Overdraft fees currently account for roughly 30 per cent of bank revenue from personal current accounts, but with the Financial Conduct Authority’s (FCA) changes to overdraft charging coming into force next April, incumbent institutions must move to protect profitability and meet customer needs.
In June, the FCA confirmed its reforms to a “dysfunctional” sector, aiming to make them simpler, fairer and easier to manage, calling it the “biggest overhaul to the overdraft market for a generation”.
In 2017, firms made over £2.4 billion from overdrafts alone, with more than half of banks’ unarranged overdraft fees coming from just 1.5 per cent of the most vulnerable of customers in 2016.
The regulator is therefore stopping banks and building societies from charging higher prices for unarranged overdrafts than for arranged overdrafts; banning fixed fees for borrowing through an overdraft; requiring overdrafts to be priced with a simple annual interest rate; and demanding more action to identify customers who are showing signs of financial strain or are in financial difficulty.
Extensive FCA research with consumers also led it to demand that the cost of borrowing is set out in pounds and pence alongside an APR and interest rate, with UK Finance agreeing to help implement this.
“Following our changes we expect the typical cost of borrowing £100 through an unarranged overdraft to drop from £5 a day to less than 20 pence a day,” said FCA chief executive Andrew Bailey.
The new rules require banks to rethink their business models and how they generate revenue. Louise Main, managing principal at consultancy Capco, suggested that if banks don’t act fast, they will lose business to the new breed of digital challengers. However, if banks seize the opportunity, not only can new revenue streams be created, but they can genuinely become more responsible product providers.
“A popular solution is introducing instalment plans which offer customers the option to split large payments out over several months, while also providing them with more transparency and control,” she stated. “Debt consolidation is also an option, enabling customers to consolidate multiple credit lines into one easy-to-manage credit pot, with one interest rate and one transparent payment per month.”
Ian McKenna, director at the Financial Technology Research Centre, pointed out that banks will have to look to make up that lost revenue elsewhere, and that could be drawn from higher fees on more wealthy customer’s accounts.
“The problem is, these customers are more able to shop around, so this could be the tipping point for people to switch from using challengers as a secondary account, to choosing the lower fees and better service as a primary account,” he commented.
“This could be the catalyst for some long-overdue innovation using Open Banking, or potential partnerships between FinTechs and other players, like financial advisers or insurers making bank account plays – they could easily cream off the incumbent’s best customers.”
Main noted that High Street brands can face challenges when implementing more innovative solutions, often due to legacy infrastructure and tighter controls. “Banks are considering faster ways to launch solutions to market, such as working with solution providers for parts of the value chain, working with delivery partners, or outsourcing to existing credit FinTechs.”

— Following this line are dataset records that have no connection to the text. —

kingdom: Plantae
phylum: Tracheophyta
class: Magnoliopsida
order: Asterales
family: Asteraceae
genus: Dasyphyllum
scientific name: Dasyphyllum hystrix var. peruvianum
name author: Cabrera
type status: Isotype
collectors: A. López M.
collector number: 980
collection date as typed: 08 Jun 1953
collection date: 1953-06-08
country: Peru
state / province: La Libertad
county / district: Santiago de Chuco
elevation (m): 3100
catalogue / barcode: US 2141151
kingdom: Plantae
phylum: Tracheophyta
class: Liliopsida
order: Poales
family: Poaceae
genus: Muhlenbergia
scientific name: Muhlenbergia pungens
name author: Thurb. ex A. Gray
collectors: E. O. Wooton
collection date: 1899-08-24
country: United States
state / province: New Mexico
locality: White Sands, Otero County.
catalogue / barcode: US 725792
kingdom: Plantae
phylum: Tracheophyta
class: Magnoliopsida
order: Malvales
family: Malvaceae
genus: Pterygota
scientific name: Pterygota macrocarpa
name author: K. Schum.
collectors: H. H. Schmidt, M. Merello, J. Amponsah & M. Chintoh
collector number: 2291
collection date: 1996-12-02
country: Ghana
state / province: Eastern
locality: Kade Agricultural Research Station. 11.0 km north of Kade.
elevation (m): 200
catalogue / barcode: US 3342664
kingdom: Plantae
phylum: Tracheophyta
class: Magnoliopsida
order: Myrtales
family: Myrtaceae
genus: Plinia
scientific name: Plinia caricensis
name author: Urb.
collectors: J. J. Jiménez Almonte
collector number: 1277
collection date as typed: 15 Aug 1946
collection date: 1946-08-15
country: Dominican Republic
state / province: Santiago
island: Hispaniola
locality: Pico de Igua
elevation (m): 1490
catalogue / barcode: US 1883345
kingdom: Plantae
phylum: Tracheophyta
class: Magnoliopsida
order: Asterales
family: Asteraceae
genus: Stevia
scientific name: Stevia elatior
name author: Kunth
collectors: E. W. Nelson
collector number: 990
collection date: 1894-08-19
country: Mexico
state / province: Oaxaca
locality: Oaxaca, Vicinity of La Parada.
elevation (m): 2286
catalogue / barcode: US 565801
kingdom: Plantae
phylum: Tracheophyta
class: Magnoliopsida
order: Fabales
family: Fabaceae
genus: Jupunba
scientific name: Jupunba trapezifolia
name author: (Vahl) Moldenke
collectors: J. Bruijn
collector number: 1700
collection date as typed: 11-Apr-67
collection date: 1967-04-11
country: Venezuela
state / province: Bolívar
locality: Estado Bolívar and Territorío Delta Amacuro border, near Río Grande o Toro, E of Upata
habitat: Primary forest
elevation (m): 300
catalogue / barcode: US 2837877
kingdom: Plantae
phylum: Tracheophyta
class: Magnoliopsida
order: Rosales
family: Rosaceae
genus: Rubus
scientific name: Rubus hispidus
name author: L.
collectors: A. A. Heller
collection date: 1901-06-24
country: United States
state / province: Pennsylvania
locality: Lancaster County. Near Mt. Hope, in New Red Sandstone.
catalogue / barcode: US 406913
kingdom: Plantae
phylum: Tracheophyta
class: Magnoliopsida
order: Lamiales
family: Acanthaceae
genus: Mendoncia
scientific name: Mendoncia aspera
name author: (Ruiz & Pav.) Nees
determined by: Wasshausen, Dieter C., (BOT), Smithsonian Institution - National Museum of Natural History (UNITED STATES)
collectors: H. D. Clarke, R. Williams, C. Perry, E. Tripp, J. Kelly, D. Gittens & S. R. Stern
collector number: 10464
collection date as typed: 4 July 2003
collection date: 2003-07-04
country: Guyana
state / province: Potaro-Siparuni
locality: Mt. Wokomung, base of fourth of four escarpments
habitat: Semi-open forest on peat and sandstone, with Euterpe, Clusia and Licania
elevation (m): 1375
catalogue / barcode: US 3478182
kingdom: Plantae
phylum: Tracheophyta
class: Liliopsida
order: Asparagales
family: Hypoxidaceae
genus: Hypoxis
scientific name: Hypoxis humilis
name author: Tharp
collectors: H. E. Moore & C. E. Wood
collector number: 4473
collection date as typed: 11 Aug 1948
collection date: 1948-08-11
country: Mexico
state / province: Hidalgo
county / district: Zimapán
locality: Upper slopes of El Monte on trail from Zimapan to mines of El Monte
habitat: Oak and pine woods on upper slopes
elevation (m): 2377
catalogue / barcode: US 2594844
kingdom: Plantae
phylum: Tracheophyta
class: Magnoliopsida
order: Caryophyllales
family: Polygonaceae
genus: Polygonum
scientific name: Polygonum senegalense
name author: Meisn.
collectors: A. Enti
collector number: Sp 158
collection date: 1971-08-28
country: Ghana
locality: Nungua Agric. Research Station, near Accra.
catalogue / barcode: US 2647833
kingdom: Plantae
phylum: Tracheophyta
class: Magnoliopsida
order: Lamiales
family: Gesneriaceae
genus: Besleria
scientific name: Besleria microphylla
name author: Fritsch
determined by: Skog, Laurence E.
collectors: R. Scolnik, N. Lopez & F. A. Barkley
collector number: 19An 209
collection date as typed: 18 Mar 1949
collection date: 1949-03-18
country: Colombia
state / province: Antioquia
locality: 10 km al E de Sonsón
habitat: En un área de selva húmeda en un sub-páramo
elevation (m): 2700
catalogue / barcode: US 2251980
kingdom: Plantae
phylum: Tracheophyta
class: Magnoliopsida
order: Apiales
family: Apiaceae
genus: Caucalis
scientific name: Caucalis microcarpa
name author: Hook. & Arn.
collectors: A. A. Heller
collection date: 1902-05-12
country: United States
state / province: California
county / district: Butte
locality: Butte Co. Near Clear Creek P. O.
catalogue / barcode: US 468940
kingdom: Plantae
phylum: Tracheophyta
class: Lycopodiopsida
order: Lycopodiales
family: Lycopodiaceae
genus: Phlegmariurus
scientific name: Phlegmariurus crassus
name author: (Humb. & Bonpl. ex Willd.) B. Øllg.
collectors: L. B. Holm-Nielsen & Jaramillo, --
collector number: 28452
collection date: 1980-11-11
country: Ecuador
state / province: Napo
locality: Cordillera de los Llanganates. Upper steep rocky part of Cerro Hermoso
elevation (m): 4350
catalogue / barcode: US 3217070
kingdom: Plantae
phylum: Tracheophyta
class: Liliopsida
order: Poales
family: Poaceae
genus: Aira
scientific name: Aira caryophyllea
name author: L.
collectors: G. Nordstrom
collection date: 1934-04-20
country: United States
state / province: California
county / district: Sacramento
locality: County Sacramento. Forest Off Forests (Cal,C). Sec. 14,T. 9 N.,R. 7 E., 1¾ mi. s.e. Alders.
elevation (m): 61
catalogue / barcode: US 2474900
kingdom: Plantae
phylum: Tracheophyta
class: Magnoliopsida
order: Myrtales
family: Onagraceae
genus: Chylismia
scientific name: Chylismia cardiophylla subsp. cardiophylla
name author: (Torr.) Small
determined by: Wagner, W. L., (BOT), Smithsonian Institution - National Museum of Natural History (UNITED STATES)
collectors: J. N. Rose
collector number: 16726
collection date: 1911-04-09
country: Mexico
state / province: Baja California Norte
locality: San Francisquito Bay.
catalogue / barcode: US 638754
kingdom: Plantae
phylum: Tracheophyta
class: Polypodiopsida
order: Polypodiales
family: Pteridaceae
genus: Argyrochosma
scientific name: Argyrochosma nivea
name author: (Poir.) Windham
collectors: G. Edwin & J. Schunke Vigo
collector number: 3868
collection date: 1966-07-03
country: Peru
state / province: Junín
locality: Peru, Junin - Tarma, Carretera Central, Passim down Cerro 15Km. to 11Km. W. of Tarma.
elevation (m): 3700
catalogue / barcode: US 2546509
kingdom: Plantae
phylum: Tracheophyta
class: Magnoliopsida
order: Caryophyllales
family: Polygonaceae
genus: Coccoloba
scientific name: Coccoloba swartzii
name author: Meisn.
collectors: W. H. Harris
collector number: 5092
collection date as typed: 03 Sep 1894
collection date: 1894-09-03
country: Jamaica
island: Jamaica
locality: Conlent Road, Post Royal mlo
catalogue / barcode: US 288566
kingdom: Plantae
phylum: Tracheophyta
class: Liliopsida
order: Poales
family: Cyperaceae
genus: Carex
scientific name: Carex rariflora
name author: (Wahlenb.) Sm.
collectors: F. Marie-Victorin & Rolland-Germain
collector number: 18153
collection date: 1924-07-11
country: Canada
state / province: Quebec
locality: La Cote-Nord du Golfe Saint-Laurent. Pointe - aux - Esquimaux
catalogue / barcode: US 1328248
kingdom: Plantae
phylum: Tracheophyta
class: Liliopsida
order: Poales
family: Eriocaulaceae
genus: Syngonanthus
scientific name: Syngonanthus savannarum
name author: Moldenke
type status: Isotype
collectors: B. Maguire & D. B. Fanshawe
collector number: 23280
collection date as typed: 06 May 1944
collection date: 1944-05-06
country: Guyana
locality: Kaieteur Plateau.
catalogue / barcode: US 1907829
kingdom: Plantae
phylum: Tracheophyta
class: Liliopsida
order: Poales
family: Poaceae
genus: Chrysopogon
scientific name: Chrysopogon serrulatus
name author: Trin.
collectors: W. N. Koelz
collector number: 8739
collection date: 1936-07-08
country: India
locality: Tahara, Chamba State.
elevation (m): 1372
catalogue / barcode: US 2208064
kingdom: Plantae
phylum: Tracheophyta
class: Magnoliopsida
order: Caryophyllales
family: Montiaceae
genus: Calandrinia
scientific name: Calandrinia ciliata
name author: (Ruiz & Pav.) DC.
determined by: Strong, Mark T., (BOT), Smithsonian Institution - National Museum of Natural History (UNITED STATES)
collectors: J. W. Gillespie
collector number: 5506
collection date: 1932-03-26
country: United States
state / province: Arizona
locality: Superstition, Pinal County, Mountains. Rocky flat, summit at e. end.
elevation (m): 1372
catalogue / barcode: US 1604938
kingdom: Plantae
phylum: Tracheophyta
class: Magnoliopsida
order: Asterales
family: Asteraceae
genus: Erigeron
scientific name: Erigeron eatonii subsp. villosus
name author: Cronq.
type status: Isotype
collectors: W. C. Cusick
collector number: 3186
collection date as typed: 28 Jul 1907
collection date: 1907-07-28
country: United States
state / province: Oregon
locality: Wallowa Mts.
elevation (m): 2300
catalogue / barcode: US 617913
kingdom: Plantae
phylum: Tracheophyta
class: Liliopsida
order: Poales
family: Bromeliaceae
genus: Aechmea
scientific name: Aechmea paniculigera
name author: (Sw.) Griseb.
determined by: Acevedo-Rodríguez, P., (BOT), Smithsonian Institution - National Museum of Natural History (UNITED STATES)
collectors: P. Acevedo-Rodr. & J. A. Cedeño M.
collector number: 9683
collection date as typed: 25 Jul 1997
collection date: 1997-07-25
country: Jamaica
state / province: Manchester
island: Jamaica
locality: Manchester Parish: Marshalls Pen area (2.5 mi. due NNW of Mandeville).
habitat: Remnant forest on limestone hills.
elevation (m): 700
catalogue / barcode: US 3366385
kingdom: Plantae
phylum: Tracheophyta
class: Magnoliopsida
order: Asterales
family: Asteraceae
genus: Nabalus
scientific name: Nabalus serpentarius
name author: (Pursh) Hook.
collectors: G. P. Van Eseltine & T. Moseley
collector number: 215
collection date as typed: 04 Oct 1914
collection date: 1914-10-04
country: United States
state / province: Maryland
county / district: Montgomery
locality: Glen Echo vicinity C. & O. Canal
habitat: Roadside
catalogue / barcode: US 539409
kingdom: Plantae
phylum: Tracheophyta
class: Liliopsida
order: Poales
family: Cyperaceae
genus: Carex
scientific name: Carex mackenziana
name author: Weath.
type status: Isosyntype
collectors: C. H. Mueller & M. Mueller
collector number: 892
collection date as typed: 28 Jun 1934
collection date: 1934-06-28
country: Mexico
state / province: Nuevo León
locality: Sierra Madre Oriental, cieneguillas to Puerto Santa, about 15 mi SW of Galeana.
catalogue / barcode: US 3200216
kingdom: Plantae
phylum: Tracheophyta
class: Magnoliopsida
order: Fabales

Many will aim to use Application Programming Interfaces (APIs) developed as part of Open Banking to improve apps that help more vulnerable customers with things like alerts to better deals, analytics to proactively flag when customers will run out of money before the month end, or building personal financial management functionality.
These features are already commonplace for digital-only challengers, with Monzo for instance offering a ‘share with us’ facility letting customers to communicate any challenges - such as job loss or health issues - so they can help manage repayments and get them back on track after any missed payments.
“Now is the time for banks to reflect on the most efficient business models and how they can compete with newer, potentially more innovative players,” said Main. “Traditional banks can use Open Banking as an opportunity to offer their infrastructure as a utility and partner with FinTechs to enhance offerings.”
She added: “With rising capital requirements, government directives and tightening regulation, it remains expensive and difficult for challengers to enter the traditional banking space on a solo basis.”
A Nationwide spokesperson argued that the new rules are designed to make overdrafts clearer and more transparent, so customers can easily compare pricing between providers; rather than being about curbing overdraft charges.
“So while we always look at ways to ensure our products and services are innovative and commercially sustainable, we aren’t planning anything as a direct result of the overdraft changes,” she stated, adding that the building society was the first provider to announce its response to the new rules, with the new charges coming into effect from 11 November.
Meanwhile, a spokesperson from TSB said: “Like all current account providers, we’re currently reviewing how it provides overdraft facilities to its customers – at this stage we are not in a position to give more details.”